I used to know a girl in HS, she had a 57 Mint metallic Green with white interior. Was a pretty sweet ride Leon. I like the 55/56 better but it was pretty cool with the fins and all.
My first ride was a '57 Chevy, lavender with a while top, fat whitewalls and full moon hubcaps and white rolled and pleated leather interior. My girl friend at the time even painted the interior lights lavender and when I'd double date and go parking, the back seat couple kept asking me to open the doors so the lights would come on. My crew referred to it as the (slang term for a part of the female anatomy) mobile.
As my Dad would later remark "that was like giving a Zippo to a pyromaniac". My 2nd speeding ticket resulted in the criminal car being sequestered in the back yard, in complete view from my bedroom window. He thought this was psychology. I was 16, he should have already known psychology didn't work on me better than common sense and sound advice. He'd been failing at that for years.
So, I get the criminal car back (I always blamed the car, if it didn't want me to go lickedy split, why did it have an extra 4 barrel?) I was tooling through The Heights, my haunt and my hood, when the red lights came on. The dastardly devil was hiding in plain sight in Halls Drugs parking lot, the place of my employment as an auteur of the soda shop inside where I uttered the lines "of all the soda shops in all the towns in all the world, you have to walk into mine". That was my official greeting and at best got a puzzled look from most people. Anyway, where was I? Oh yeah, the red light starts flashing and I quickly thought 'do not ask for whom the light flashes, it flashes for thee' and I made a split second decision that rivaled all of my previous well thought out bad decisions combined, I decided to out run him.
That invoked the need for the siren as he took off after me as I hummed Robert Mitchum's "Thunder Road" as my co-pilot sat wide-eyed in disbelief that he was first of all in a car with me and I was outrunning a cop. He was only 14 and the drummer in our band and I was taking him home. He was also the only witness, save the one in pursuit, to quite possibly the worst of many poor decisions made by the driver. So many things could have gone wrong that night.
As an aside, that young man became a real estate broker in Little Rock and owns the condo in Hot Springs that we rent when we go to the races and he still tells that story because he told it to my cousin who first contacted him about the rental. He told her that was the scariest night of his life but it was also the most fun.
I take all of the back streets thinking to myself 'this is my turf, I own him' while he is thinking 'this is my turf, I own him'. He is also more correct than I am as he is the cop that gave me my last ticket and once again, I haven't thought this all the way through. The same impulses that grab me in Costco had me back then. That little voice that keeps telling me 'think first, then act' gets ignored like all of the other common sense voices that tried to help me.

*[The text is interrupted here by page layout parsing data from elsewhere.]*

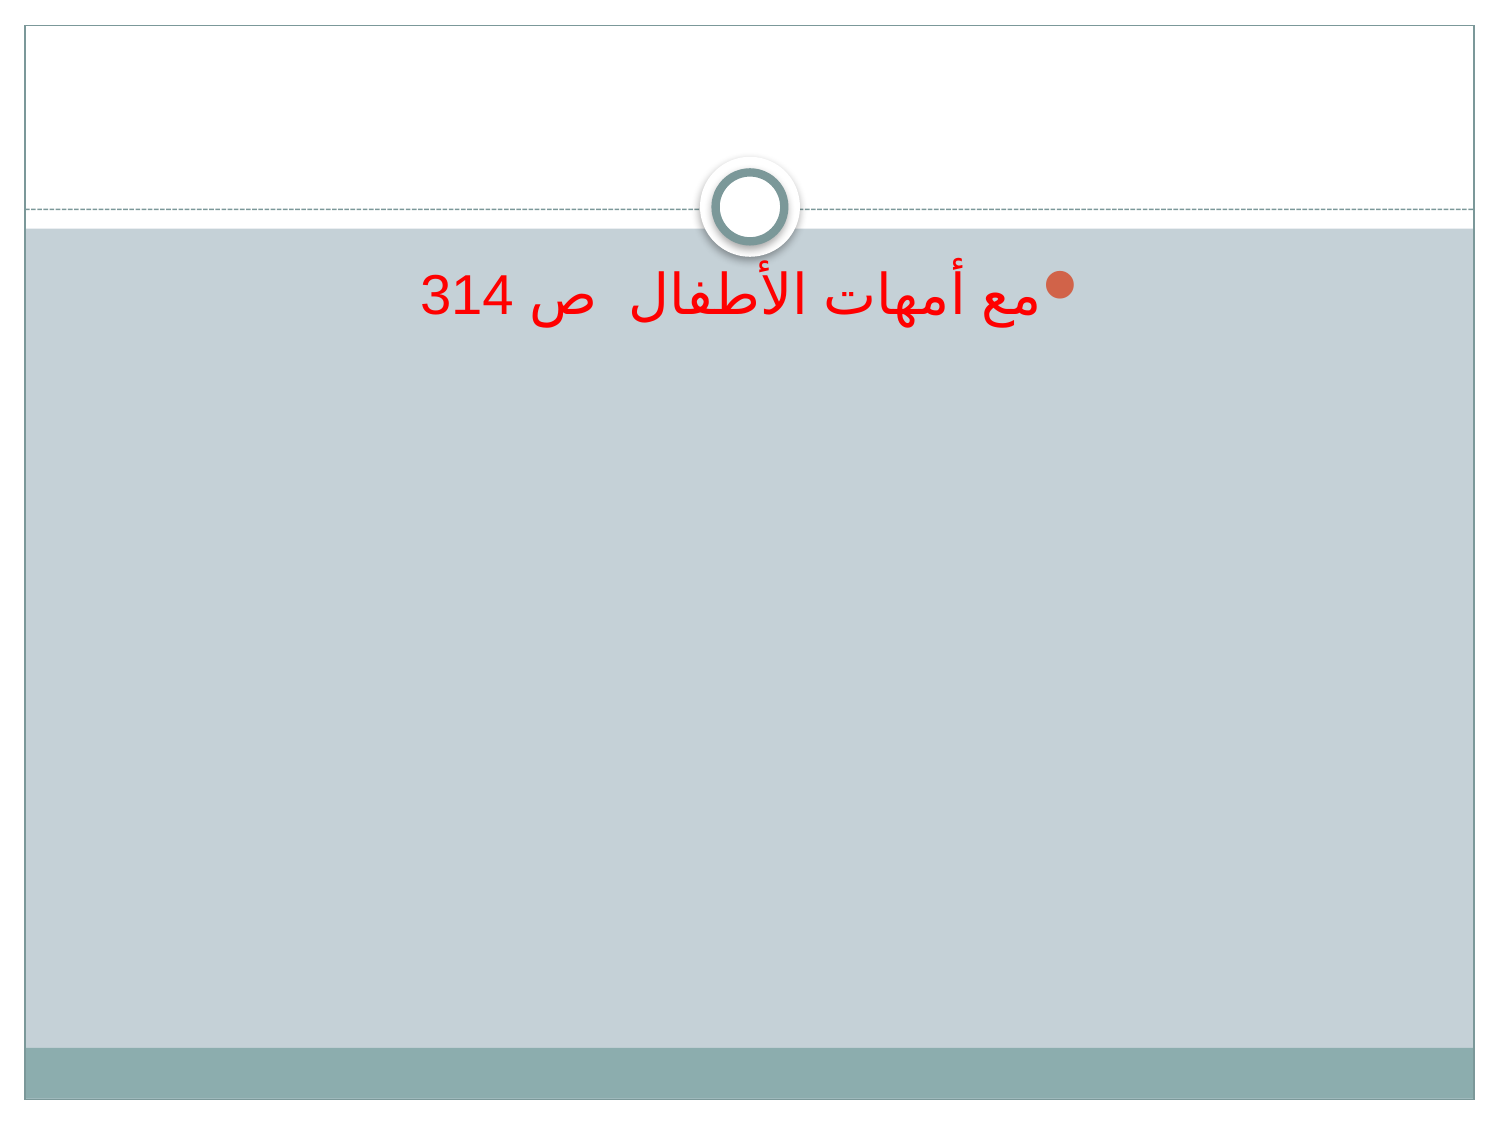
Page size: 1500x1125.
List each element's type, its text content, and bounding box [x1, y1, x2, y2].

list مع أمهات الأطفال ص 314 [49, 250, 1445, 1001]
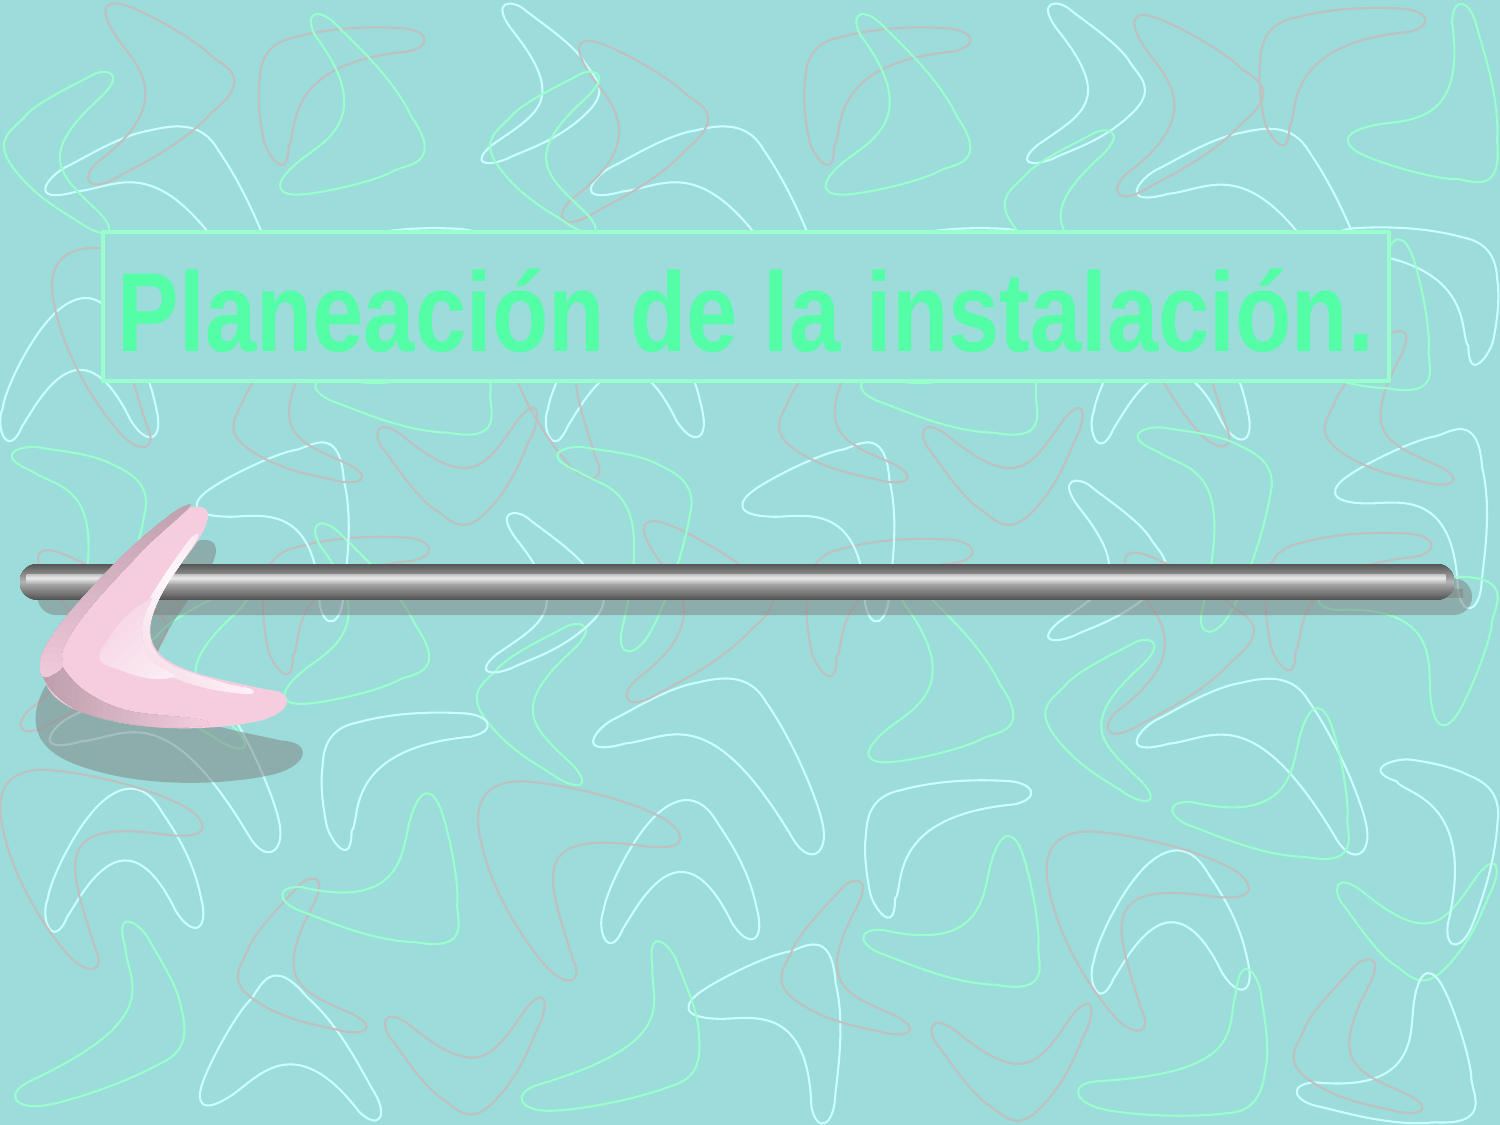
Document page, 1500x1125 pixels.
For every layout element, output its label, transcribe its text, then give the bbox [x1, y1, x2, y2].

text_box Planeación de la instalación. [101, 230, 1391, 383]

I drop Steve off and head back making all the cut throughs, turning my headlights off and on as necessary and make it home and drive into the back yard to hide my criminal car. I have done it, I have fought the law but, cue the song, the law won. Bright and early the next morning, there was a cop at the front door talking to my Dad and in the back yard was another cop, two cop cars at my house and finally the neighbors predictions were coming true as they awaited me being hauled off in shackles and beaten with a phone book for a confession and wishing Little Rock was a larger city.
However, they were to be disappointed because my Dad knew both of the cops and he made a deal with them. Don't arrest me and he will sell the car and they agree to that but not without a stern lecture about how dangerous what I had done was and they could have left out the "clocked me at over 70 mph in a residential area" and I could sense my Dad's eyes narrowing as the "failed to capture me alive" cop described the chase.
The car was sold the next week and me and my crew mourned her passing and it was months before I was allowed to drive another car. The next car was a Chevy Nova II, why oh why did they make the first one? I entered her in the wheelchair races and lost every time.